I’ve been troubleshooting a test case on an EL9 environment which behaves differently in an EL7 environment.
It’s specifically:
- On an NFS mounts.
- Occurs on our EL9 systems (5.14.0-362.18.1.el9_3.x86_64). Does not occur on any of our older Centos 7 systems (3.10 kernel various versions).
- In a subdirectory. (Doesn’t happen in a ‘top level’ mount).

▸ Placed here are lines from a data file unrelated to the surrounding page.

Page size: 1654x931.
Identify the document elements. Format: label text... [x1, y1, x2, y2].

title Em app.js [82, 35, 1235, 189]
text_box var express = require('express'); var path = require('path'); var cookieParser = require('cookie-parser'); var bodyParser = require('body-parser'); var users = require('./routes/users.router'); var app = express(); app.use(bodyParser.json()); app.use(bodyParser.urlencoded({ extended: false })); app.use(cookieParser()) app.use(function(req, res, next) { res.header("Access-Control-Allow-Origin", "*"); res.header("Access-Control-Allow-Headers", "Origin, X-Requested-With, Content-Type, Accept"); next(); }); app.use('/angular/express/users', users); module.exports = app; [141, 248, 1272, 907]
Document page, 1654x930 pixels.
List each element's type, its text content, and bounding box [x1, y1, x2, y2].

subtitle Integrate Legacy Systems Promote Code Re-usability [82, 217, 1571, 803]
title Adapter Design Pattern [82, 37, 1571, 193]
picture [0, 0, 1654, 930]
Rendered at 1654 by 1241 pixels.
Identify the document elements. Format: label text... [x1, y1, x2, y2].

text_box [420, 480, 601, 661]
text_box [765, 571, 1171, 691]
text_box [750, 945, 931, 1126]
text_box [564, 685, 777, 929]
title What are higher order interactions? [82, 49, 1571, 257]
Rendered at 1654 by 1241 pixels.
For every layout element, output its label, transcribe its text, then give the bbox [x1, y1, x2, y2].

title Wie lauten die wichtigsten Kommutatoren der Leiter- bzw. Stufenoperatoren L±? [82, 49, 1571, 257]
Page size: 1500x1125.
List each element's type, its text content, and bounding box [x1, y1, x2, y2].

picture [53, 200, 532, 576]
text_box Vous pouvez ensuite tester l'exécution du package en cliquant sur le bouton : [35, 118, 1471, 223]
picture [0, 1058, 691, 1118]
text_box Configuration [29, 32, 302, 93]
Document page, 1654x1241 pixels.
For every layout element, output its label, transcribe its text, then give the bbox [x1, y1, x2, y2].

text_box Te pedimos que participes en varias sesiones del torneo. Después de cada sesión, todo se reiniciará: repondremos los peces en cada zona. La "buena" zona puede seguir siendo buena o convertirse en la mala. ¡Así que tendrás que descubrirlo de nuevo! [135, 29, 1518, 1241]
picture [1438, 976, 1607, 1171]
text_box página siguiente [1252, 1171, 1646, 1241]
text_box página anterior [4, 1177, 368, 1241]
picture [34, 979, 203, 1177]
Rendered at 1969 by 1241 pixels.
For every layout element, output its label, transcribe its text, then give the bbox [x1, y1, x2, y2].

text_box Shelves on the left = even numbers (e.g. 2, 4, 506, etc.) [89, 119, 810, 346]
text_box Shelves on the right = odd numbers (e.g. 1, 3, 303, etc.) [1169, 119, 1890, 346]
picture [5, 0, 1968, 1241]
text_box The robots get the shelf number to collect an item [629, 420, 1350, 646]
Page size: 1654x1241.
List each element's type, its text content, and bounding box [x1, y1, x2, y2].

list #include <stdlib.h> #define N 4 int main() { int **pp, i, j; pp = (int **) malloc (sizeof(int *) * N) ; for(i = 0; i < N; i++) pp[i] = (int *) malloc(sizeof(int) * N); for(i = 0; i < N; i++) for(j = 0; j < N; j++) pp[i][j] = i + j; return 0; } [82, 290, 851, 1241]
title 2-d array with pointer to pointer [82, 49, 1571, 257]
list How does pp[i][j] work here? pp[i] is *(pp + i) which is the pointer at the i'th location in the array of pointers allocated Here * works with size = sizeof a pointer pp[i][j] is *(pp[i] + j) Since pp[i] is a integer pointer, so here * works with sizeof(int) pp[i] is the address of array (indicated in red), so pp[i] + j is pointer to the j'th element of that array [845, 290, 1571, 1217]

- The code frequently ‘breaks’ with
os.cwd()
returning ‘no such file or directory’.
Example reproduction code:
#!/usr/bin/python3 -u
import os
import multiprocessing
import time
if __name__=="__main__":
multiprocessing.set_start_method("spawn")
count = 0
while True:
try:
os.getcwd()
pool = multiprocessing.Pool(10)
pool.close()
pool.terminate()
count += 1
except Exception as e:
print(f"Failed after {count} iterations")
print(e)
break
I’m at something of a loss to understand quite what’s going on here, and quite why it fails.
It seems to be connected to pool.terminate()
as if you add even a short (0.05) sleep before that, the problem stops occurring (at least, wasn’t reproducible in ‘sensible’ amounts of time, where the above fails in <10 iterations).
We’ve picked this up due to some of our tests failing on the ‘new version’ on a more simplistic:
import multiprocessing
multiprocessing.set_start_method("spawn")
while True:
multiprocessing.Pool(10)
But as mentioned – specific to NFS mounts in subdirs which we think might be because the struct dentry
behaving a bit differently on root mounts.
But I was wondering if anyone could shed some insight into what might be going wrong here? I’m at a loss to identify whether it might be fileserver, linux kernel, something within python, or… well, somewhere else entirely.